(Host) Commentator Dick Mallary is looking forward to the next session of the state legislature, when he says that tax fairness will once again be on the agenda.
(Mallary) In the early months of this year, at the Tax Department, I again had a chance to give serious thought to the Vermont tax system. Although taxes in Vermont are relatively high by national norms, we have a reasonably balanced system of taxes with taxes resting on the three traditional bases of income, property and consumption.
Experts tell us that the necessary characteristics of a good tax system are efficiency, neutrality and equity. The public, however, tends to judge taxes on its concept of equity. Do people believe that taxes are fair? Do they believe that they are being asked to pay more than their fair share?
Most people think that equity or fairness in taxation means that the taxes they must pay should depend upon their ability to pay them. Vermont’s tax code, like most others, is very complex, but it does its best to achieve fairness through the diversity of taxes and its provisions to make each tax reflect ability to pay.
The income tax does this by not taxing those with the lowest incomes at all and having graduated rates so that those with higher incomes pay a higher percentage of their income. The sales tax does this since it is not imposed on food or pharmaceuticals or some other basic necessities.

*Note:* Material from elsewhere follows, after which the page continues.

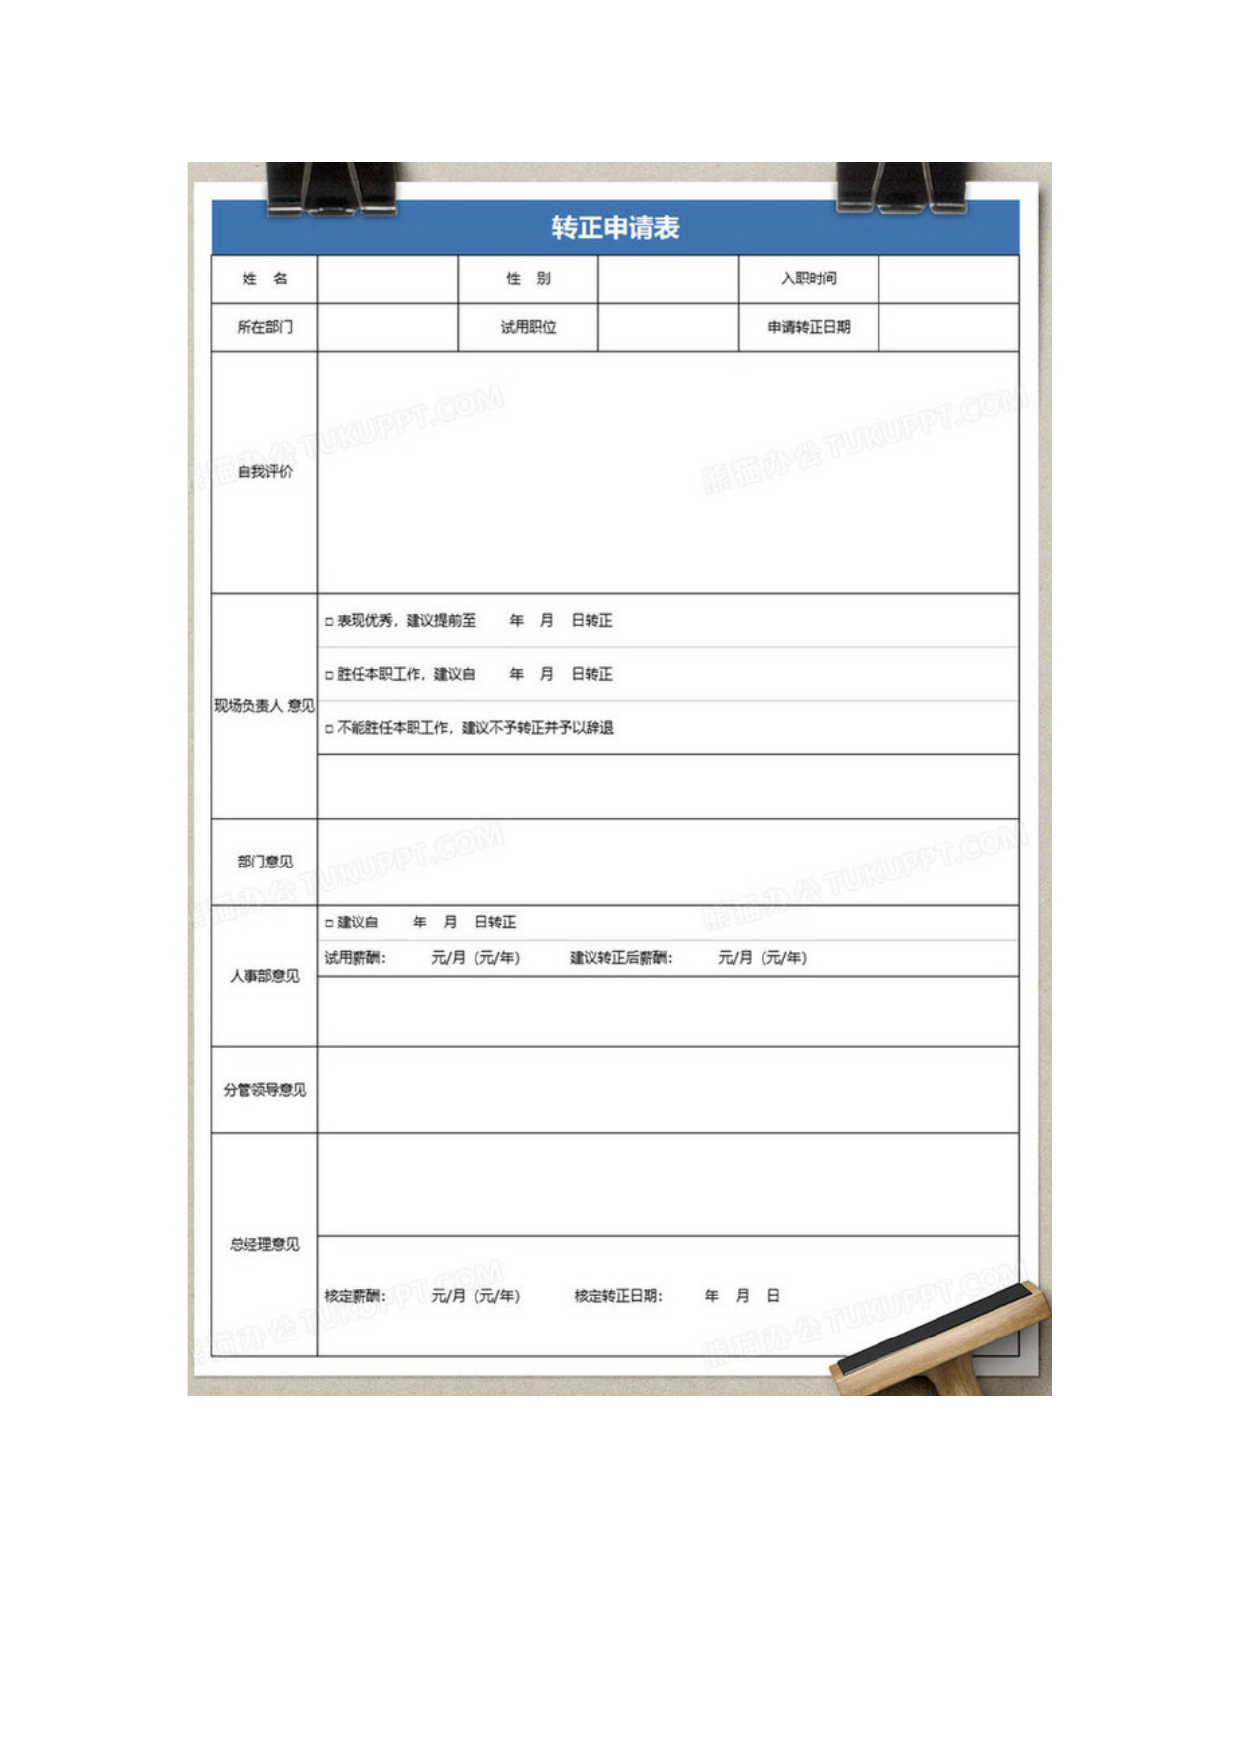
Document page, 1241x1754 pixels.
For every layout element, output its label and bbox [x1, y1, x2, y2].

picture [187, 162, 1052, 1396]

The property tax is imposed at a uniform rate on the fair market value of all property, but it attempts to achieve fairness with income sensitivity provisions so that owners of a home need only pay a limited percentage of their income in property taxes on their homesteads. This seems to be a fair and reasonable provision, but Vermont has carried it to an unreasonable extreme, unmatched by any other state.
Under the Vermont system, there is no limit to the size or value of the home that can escape the full burden of taxes as a result of state rebates to the homeowner. In the past year, the Tax Department sent out tax rebate checks of up to and above $20,000 each to homeowners with homesteads valued at more than a million dollars.
This seems to me to raise some very serious policy issues: Should a person’s ability to pay taxes be measured only by that person’s income in any one year, or should it also consider the person’s wealth? Is it reasonable to expect all Vermont taxpayers to pay more taxes so that we can reduce the normal tax burden on homesteads worth many times the value of the average home in Vermont? In other words, should the State of Vermont tax the rest of its citizens so that some citizens can live in homes that they can’t afford?
I think that the answer is no, and I believe that reasonable limits on the extent to which some property wealthy citizens can avoid paying their share of taxes should be imposed by the legislature, when it next revisits the school funding formulas.
This is Dick Mallary in Brookfield.
Dick Mallary has served extensively in state government and is a former U.S. Congressman from Vermont. He spoke from our studio in Norwich.